Information supplied —
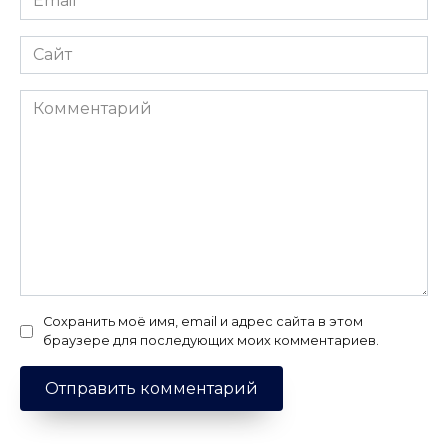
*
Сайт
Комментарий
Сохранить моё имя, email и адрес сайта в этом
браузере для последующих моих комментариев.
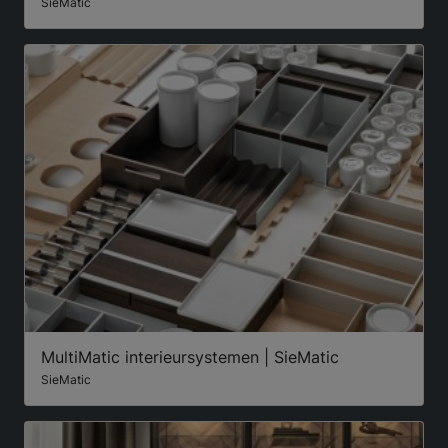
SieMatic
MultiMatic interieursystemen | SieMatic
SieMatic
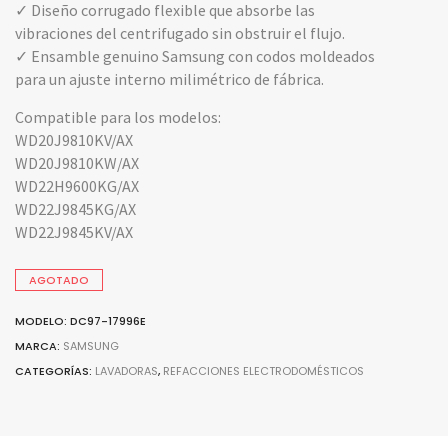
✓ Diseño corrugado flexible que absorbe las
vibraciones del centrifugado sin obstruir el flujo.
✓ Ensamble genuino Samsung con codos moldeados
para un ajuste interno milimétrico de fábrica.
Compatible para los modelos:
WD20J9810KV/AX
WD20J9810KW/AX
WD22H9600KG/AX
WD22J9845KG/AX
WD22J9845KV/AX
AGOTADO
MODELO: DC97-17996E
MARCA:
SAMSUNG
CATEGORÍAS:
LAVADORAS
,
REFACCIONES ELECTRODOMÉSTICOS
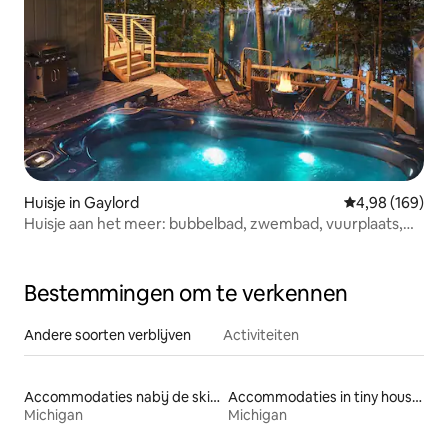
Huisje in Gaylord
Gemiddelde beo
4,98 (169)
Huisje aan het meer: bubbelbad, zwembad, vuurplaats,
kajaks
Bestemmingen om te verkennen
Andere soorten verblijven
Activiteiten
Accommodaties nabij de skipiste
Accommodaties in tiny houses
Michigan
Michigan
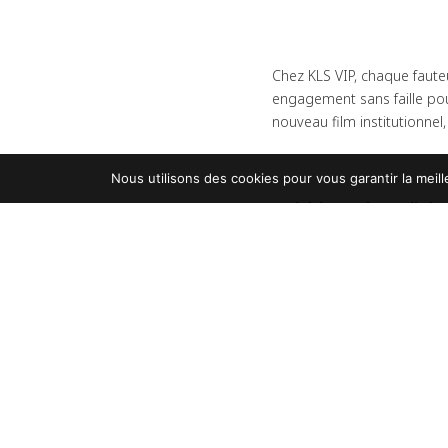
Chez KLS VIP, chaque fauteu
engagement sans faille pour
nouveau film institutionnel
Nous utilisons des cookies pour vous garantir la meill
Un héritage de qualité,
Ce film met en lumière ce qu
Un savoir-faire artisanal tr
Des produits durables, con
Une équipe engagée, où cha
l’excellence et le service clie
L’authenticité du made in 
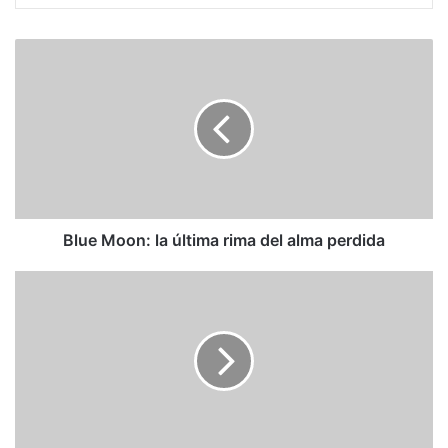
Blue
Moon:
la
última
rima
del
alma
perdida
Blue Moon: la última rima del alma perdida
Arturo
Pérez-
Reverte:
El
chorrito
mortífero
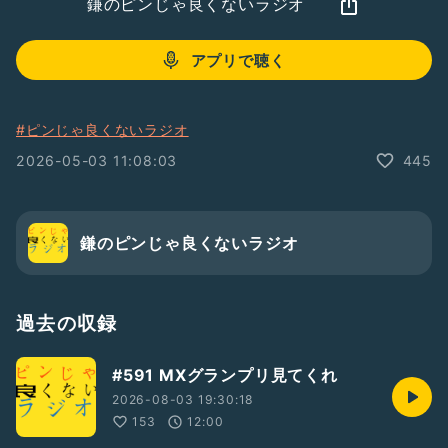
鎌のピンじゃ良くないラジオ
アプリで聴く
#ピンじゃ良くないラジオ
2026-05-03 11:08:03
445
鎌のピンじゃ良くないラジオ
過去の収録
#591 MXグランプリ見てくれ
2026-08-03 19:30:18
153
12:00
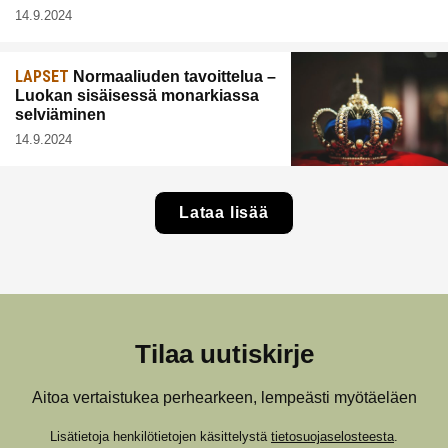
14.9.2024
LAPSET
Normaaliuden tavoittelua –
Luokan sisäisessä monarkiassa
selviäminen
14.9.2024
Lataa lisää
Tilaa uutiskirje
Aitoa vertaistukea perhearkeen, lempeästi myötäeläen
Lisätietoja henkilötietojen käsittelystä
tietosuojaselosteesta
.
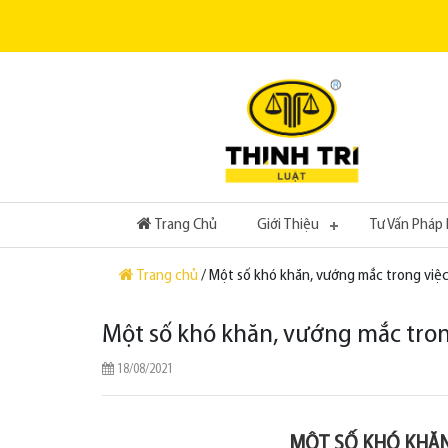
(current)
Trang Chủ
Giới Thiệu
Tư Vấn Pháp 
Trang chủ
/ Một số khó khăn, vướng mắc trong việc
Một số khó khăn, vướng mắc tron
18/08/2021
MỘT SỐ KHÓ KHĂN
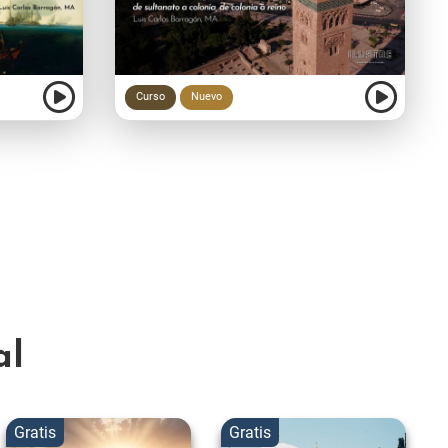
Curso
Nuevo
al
--
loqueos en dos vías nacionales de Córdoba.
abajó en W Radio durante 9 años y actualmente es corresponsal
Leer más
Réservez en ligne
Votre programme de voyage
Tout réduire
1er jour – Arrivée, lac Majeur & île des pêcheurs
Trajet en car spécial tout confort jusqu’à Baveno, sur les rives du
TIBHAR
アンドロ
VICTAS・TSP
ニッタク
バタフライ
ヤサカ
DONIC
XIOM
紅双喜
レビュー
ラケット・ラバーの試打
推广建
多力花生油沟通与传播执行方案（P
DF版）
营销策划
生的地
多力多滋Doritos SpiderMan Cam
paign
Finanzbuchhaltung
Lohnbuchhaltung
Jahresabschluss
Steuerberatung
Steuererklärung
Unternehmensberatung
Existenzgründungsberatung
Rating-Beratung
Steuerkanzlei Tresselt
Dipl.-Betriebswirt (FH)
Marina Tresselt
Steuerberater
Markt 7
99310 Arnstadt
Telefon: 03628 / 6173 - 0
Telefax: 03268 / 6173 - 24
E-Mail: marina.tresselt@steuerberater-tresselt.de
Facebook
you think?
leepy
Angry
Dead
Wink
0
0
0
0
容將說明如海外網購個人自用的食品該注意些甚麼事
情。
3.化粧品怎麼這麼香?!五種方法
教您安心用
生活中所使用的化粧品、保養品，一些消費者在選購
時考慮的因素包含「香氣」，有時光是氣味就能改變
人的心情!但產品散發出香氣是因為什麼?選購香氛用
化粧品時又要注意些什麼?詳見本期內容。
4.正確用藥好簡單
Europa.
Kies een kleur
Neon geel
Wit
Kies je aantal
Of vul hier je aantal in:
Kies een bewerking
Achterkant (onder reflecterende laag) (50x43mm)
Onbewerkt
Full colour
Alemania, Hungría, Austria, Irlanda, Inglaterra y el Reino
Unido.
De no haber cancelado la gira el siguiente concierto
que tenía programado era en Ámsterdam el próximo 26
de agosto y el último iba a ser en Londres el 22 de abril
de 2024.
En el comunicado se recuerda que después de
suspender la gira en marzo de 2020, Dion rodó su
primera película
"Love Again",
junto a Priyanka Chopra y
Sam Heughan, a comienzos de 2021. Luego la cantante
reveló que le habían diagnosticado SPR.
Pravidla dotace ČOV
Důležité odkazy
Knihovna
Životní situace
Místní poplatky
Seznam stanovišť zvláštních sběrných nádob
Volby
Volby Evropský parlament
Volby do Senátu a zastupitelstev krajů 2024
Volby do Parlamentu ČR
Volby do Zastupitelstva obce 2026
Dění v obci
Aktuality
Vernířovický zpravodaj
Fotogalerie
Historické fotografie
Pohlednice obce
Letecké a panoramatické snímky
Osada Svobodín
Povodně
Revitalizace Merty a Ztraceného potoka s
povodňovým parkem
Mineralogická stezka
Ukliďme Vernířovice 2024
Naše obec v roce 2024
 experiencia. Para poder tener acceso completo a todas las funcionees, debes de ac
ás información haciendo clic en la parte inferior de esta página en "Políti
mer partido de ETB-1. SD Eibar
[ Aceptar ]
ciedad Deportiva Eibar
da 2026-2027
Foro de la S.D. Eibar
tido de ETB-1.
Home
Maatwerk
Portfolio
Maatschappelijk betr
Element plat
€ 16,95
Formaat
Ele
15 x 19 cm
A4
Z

What you should do — Count the lines in the entries above that contain the string "rima", treating uppercase and lowercase letters as different. Reply with the number alone.

Task output — 2